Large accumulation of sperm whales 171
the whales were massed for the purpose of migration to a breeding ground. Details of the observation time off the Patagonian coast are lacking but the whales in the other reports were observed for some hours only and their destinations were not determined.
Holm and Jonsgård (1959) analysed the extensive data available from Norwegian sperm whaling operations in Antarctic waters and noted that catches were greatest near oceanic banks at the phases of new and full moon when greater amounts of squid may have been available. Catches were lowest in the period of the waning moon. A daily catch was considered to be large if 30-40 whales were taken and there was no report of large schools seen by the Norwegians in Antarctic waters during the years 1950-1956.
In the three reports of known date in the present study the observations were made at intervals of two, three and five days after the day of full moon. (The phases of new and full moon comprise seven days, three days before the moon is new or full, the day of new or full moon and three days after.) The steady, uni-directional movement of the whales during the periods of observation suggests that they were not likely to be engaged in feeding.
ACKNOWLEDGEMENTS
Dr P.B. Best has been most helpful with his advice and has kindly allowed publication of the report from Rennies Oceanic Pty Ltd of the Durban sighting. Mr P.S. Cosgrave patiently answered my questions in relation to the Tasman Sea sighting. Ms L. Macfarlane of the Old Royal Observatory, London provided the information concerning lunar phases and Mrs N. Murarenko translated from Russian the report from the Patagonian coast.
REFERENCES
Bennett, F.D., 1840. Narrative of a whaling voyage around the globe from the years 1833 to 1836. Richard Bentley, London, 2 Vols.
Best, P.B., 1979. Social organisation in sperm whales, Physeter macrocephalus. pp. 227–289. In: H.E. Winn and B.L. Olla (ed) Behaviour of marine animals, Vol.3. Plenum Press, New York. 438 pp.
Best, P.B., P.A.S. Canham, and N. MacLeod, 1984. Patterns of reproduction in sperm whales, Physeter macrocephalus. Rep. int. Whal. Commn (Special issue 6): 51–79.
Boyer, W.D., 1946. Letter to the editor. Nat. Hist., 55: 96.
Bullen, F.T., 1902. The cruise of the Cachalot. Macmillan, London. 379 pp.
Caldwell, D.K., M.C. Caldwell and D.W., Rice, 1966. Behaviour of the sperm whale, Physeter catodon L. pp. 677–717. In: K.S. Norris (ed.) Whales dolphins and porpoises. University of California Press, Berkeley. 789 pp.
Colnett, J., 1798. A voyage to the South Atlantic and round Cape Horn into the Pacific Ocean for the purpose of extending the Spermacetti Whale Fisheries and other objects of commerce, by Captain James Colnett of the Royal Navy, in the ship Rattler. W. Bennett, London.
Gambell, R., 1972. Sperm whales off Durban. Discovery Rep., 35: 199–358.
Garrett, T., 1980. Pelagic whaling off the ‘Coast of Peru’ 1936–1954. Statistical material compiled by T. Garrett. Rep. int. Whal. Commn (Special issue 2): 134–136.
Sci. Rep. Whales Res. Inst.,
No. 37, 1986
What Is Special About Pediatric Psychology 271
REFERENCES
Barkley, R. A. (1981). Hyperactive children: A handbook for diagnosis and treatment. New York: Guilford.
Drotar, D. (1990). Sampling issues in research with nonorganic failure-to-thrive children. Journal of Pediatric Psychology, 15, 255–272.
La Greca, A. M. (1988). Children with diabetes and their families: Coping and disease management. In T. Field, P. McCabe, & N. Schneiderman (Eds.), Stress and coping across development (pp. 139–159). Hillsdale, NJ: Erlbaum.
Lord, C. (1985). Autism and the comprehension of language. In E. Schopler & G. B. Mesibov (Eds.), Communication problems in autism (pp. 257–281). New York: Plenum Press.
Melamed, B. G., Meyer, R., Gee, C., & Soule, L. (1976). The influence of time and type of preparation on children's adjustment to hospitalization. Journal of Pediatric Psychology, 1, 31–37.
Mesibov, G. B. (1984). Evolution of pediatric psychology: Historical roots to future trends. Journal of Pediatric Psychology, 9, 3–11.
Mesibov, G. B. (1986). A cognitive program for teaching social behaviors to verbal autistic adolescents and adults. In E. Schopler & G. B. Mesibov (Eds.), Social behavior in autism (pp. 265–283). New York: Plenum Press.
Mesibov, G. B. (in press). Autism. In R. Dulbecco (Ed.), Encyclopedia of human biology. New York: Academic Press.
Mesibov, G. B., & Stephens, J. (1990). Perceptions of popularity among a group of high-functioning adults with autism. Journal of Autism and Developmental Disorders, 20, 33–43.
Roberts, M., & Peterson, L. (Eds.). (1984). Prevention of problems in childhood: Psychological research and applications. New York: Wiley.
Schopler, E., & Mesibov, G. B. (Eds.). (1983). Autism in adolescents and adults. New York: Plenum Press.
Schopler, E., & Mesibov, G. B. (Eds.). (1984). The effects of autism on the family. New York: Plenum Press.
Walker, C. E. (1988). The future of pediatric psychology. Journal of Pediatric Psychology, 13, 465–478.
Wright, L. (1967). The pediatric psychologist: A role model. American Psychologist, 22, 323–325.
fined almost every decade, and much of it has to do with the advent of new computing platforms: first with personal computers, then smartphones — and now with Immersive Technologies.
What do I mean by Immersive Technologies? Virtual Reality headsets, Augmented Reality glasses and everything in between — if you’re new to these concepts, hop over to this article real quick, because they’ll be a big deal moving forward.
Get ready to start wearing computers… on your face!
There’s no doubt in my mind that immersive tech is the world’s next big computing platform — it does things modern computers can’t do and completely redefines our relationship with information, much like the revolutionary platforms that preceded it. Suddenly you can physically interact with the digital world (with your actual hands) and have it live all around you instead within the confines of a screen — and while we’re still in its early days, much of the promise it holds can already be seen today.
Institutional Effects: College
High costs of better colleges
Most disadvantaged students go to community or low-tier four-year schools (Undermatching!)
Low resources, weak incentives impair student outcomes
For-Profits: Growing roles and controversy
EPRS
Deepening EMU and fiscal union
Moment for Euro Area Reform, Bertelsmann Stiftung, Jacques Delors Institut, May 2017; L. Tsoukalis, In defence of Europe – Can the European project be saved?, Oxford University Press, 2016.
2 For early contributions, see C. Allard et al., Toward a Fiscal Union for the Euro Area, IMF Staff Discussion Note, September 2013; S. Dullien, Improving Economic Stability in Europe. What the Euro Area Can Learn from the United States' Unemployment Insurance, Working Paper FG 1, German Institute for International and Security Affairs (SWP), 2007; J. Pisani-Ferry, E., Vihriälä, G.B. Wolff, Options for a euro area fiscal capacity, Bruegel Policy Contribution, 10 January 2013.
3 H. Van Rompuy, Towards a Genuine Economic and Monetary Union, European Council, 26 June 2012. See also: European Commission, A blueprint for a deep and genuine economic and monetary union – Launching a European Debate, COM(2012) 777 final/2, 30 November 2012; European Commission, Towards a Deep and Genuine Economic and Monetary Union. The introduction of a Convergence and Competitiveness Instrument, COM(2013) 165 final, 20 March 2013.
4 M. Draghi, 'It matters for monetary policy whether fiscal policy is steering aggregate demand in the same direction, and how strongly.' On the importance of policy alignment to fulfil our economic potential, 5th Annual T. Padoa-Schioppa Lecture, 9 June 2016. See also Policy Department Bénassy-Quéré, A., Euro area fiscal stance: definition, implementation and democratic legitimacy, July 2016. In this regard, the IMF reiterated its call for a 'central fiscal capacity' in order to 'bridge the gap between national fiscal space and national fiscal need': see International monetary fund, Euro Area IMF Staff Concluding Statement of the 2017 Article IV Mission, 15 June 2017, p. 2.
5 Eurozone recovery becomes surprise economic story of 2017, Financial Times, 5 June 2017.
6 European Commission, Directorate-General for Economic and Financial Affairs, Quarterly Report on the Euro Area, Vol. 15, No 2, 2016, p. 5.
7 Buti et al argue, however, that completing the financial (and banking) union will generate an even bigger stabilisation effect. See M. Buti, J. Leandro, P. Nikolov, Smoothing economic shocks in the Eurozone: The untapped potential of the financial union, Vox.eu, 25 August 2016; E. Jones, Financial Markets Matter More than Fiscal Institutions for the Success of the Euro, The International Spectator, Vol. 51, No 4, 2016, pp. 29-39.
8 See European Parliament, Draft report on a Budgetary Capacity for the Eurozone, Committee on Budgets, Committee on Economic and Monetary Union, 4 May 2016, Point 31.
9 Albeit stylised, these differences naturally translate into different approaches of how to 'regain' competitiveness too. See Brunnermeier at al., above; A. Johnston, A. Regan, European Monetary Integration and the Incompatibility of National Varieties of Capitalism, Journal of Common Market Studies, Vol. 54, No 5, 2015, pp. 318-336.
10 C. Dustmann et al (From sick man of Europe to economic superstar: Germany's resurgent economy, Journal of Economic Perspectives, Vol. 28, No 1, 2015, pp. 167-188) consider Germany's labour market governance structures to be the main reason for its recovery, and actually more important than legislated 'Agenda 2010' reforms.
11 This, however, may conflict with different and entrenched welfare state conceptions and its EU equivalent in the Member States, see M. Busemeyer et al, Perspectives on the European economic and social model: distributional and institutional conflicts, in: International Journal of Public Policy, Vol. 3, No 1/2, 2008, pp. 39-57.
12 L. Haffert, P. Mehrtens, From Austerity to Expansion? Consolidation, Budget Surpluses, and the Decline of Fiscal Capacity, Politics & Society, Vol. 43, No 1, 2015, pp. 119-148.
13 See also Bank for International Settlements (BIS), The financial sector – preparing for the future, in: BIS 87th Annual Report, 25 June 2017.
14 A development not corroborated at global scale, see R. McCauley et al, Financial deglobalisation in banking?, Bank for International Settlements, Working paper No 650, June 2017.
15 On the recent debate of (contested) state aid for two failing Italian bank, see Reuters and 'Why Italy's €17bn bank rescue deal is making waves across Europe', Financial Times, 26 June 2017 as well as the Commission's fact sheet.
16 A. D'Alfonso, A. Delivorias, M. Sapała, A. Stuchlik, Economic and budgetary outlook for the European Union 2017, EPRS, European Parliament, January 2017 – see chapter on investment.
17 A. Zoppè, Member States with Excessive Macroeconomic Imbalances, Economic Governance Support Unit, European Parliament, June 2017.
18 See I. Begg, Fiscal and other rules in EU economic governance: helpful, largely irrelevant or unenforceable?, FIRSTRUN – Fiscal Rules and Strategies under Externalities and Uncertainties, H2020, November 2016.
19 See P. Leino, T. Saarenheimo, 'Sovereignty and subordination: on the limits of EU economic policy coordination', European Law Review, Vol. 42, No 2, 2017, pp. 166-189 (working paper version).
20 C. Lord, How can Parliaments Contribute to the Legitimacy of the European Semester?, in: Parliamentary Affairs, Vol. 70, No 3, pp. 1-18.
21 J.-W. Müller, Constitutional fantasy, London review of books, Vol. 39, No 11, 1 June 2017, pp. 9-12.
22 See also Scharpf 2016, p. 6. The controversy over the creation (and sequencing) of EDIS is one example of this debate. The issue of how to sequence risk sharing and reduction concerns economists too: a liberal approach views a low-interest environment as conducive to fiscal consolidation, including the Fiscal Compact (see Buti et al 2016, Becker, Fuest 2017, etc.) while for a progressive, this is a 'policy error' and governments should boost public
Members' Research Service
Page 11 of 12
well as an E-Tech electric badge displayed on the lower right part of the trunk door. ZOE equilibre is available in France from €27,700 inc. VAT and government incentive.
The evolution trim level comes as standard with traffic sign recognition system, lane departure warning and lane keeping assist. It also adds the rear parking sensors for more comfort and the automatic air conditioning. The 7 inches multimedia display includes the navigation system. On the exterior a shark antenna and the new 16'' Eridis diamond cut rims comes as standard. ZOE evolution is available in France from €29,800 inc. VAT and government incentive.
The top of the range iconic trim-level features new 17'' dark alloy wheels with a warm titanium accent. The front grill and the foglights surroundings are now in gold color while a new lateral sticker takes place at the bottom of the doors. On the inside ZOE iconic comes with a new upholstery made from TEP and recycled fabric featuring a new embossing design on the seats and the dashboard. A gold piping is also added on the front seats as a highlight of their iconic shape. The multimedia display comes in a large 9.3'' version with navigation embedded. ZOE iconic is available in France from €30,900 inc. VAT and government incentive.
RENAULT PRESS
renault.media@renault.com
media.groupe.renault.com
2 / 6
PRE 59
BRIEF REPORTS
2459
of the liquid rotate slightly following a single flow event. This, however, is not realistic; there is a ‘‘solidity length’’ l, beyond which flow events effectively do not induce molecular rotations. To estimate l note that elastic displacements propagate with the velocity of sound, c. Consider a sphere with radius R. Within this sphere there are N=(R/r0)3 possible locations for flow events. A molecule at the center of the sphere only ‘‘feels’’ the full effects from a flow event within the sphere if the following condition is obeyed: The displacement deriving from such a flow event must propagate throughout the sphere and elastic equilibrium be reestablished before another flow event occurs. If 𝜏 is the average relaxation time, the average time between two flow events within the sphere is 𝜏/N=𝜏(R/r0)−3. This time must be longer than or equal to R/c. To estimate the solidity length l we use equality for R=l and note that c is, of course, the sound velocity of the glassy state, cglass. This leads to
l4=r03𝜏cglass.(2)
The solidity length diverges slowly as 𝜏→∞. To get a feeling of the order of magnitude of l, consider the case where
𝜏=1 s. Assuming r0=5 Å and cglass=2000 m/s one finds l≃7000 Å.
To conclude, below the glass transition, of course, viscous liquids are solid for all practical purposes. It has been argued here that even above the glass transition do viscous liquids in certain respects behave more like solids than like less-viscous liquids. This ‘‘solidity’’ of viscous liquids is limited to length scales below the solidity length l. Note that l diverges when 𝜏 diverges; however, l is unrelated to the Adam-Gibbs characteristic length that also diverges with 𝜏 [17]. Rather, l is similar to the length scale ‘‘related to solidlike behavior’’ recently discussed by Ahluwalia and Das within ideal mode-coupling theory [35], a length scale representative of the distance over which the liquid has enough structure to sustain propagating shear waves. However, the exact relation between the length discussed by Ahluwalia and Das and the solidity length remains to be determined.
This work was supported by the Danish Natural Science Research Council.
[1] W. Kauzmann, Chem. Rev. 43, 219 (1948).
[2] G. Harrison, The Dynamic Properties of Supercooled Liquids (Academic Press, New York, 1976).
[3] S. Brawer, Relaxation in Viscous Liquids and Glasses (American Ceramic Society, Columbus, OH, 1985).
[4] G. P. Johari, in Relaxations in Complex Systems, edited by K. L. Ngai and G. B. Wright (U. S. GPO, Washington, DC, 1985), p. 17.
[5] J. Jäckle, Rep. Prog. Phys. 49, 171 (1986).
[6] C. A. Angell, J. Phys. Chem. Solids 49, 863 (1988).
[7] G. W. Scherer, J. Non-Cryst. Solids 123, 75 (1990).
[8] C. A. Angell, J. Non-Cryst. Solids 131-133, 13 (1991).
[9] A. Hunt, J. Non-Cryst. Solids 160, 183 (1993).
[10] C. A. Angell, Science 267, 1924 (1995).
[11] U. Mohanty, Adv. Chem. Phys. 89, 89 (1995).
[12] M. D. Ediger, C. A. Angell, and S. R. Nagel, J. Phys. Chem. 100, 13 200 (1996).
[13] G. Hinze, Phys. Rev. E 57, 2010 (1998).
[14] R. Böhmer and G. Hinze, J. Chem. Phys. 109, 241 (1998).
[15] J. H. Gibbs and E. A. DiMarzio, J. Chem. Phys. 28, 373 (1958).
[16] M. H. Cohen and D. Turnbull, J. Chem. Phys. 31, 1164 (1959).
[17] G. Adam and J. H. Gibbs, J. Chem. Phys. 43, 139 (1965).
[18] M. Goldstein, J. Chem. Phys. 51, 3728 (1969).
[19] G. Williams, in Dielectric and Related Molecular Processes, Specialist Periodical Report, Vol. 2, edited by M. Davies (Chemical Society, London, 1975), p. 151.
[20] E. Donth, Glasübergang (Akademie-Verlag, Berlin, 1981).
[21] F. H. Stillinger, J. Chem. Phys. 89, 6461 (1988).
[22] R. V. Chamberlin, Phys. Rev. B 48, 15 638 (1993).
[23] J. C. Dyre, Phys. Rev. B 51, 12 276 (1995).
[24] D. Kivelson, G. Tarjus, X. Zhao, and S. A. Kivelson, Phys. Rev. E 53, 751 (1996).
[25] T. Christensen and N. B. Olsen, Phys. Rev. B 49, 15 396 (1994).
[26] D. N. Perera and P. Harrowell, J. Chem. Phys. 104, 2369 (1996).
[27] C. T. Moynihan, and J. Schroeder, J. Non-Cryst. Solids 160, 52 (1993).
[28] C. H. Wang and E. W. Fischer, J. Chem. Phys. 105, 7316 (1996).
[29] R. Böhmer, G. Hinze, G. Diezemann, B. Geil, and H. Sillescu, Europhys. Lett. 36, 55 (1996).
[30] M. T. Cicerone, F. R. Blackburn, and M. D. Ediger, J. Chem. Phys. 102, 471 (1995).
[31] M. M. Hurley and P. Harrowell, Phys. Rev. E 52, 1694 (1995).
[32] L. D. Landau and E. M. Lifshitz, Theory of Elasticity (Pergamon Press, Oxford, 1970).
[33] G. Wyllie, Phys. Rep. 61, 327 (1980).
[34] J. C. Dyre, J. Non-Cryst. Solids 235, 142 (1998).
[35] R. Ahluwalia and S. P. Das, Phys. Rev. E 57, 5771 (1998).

______

#### ASSIGNED TASK:
In the data above, retype exactly and only the lines between the one holding "[7] G. W. Scherer, J." and the one holding "[12] M. D. Ediger, C.", inclusive.

#### SOLVED PROBLEM:
[7] G. W. Scherer, J. Non-Cryst. Solids 123, 75 (1990).
[8] C. A. Angell, J. Non-Cryst. Solids 131-133, 13 (1991).
[9] A. Hunt, J. Non-Cryst. Solids 160, 183 (1993).
[10] C. A. Angell, Science 267, 1924 (1995).
[11] U. Mohanty, Adv. Chem. Phys. 89, 89 (1995).
[12] M. D. Ediger, C. A. Angell, and S. R. Nagel, J. Phys. Chem. 100, 13 200 (1996).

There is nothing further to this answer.